Location: DataLab classroom, 3rd Floor of Shields Library, Room 360 (lecture room), UC Davis Campus

Course Goals: NLP and most recently LLMs (Large Language Models) have shown tremendous promise in bridging the gap between computers and humans, by providing almost human level processing and even understanding of spoken language. That ability has been in turn translated into automation of tasks hitherto thought reserved for human intellect: complex pattern recognition, language translation, code generation, recommendation systems, or interactive expert training.

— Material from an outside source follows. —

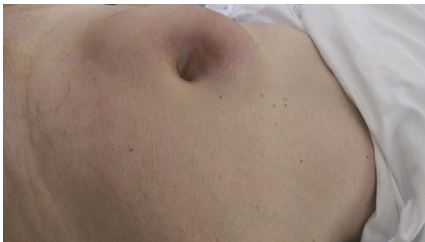
Figure 1: Asymptomatic mass of 12 × 6cm ( CC × AP ) in the mesogastrium with petrous consistency.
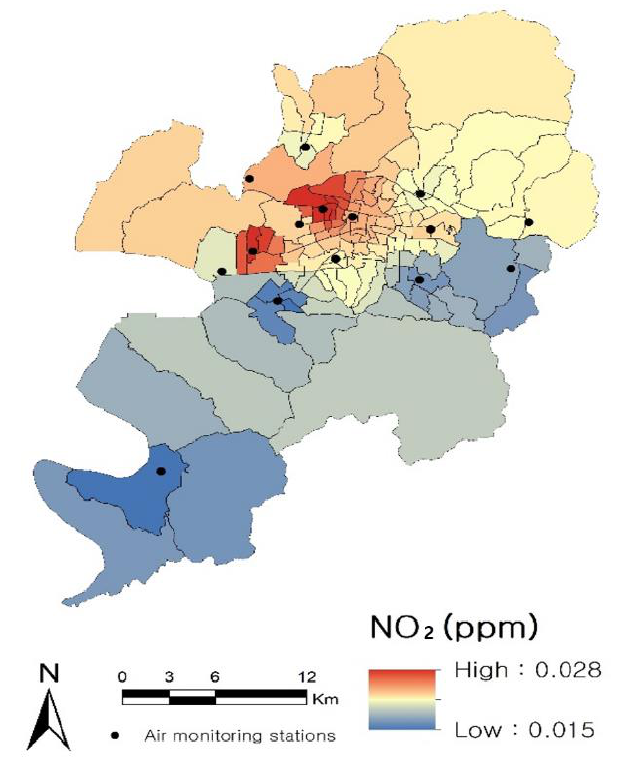
Figure 4. Spatial distribution of NO 2.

The goal of this seminar course is to read and discuss the application of Natural Language Processing (NLP) and Large Language Models (LLMs) in medical and health applications. Specific goals will be to understand use cases for NLP and LLMs in medicine and research, identify state of the art methods and tools, and identify the research horizon and the sociotechnical and ethical obstacles in this domain.  

We will meet each week for 1.5 hours, and have sessions on critical presentation and review of the literature, followed by discussions. Registered students will be expected to be prepared to discuss each week’s assigned papers, and will be expected to present and guide the discussion for at least one paper, in person.

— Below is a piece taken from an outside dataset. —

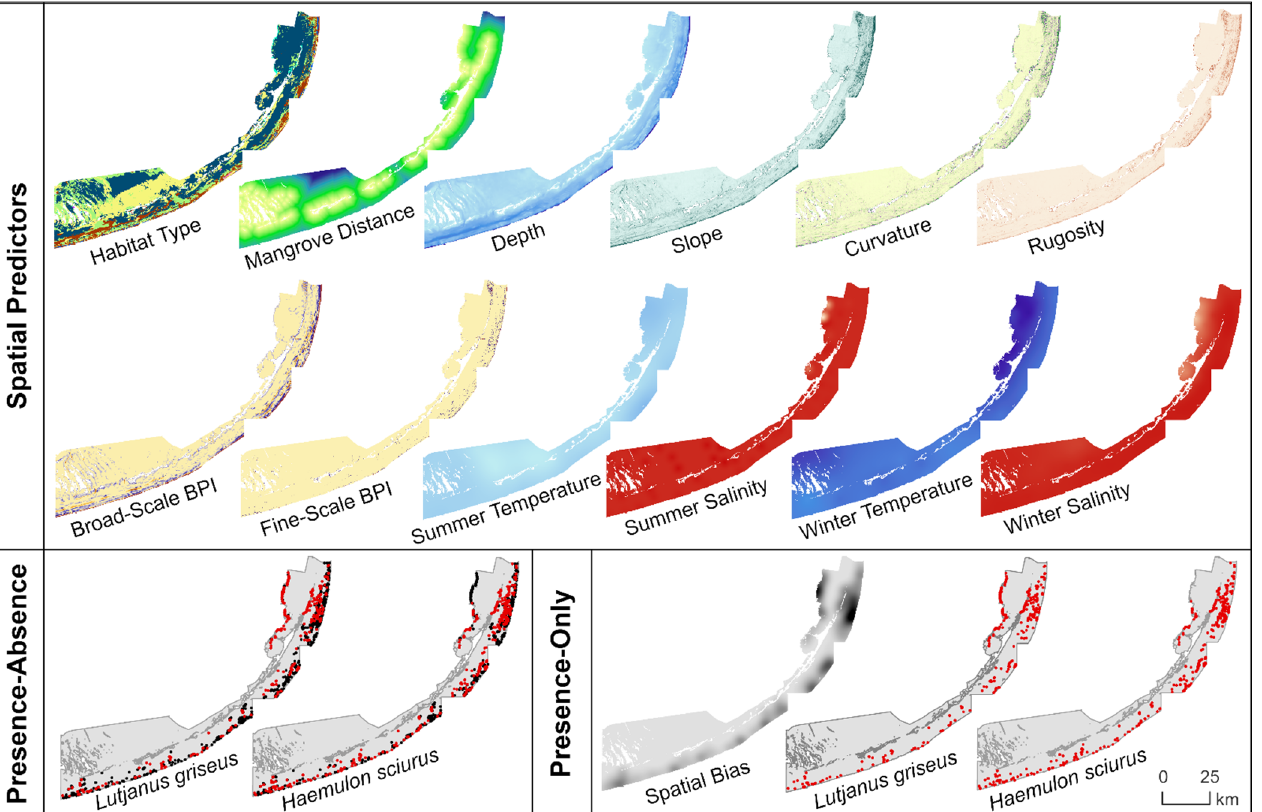
Figure 2. Maps of spatial predictors and sub-adult gray snapper ( Lutjanus griseus ) and bluestriped grunt ( Haemulon sciurus ) occurrence records used to train MaxEnt models and penalized logistic regressions of habitat suitability in the Florida Keys, USA.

Instructors: Prof. Vladimir Filkov (Computer Science/DataLab), Prof. Nick Anderson (Public Health Sciences)

Textbook: No textbook. Slides and scientific papers will be used.

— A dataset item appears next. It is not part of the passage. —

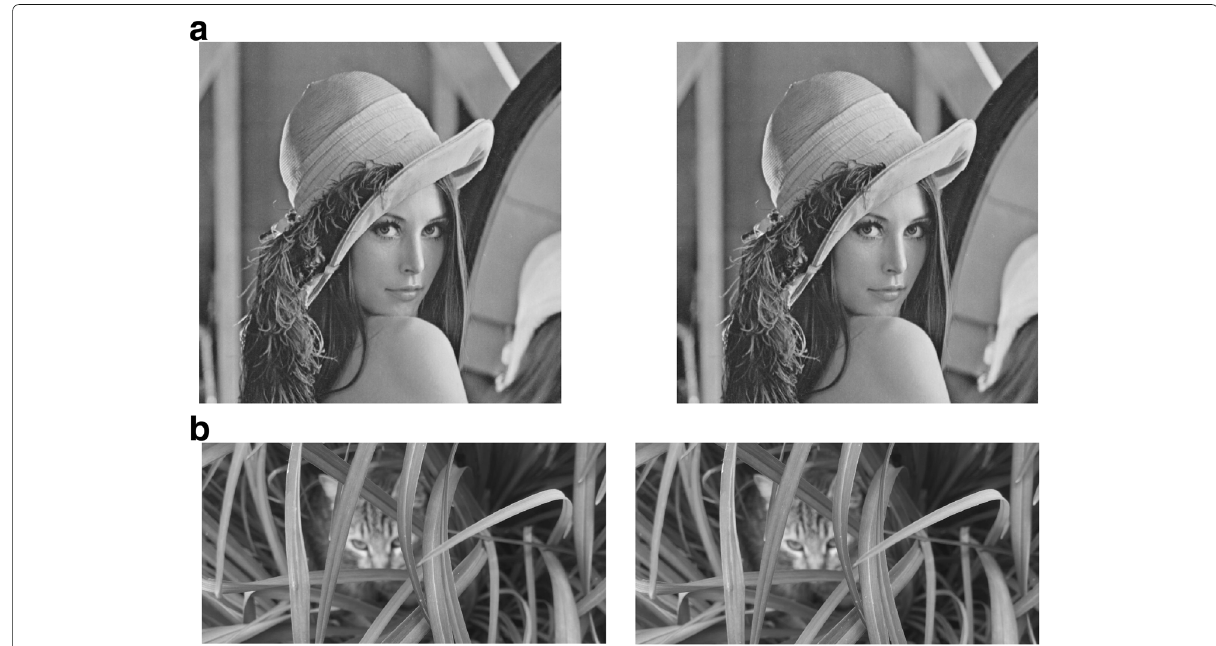
Fig. 3 Embedding 64 bits in the DCT domain. a N = 64, PSNR = 56.10 dB. b N = 312, PSNR = 63.74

Prerequisites: 1st year grad student or permission of instructor. Research interests in socio-technical domains including computer science, information science, informatics, digital communications, public health, medicine.

Units: 1 or 2 units.

Course Expectations:

Paper critique and participation: Each student will expect to be prepared to lead and deliver formal paper review each week, discussing in detail an assigned paper from the reading list. Deadlines will be shown on the schedule, and students will be selecting/selected for presentation shortly before each session.

Expectations of work: Students should expect to be spending 3-6 hours outside the classroom each week reading and generating critique on assigned papers.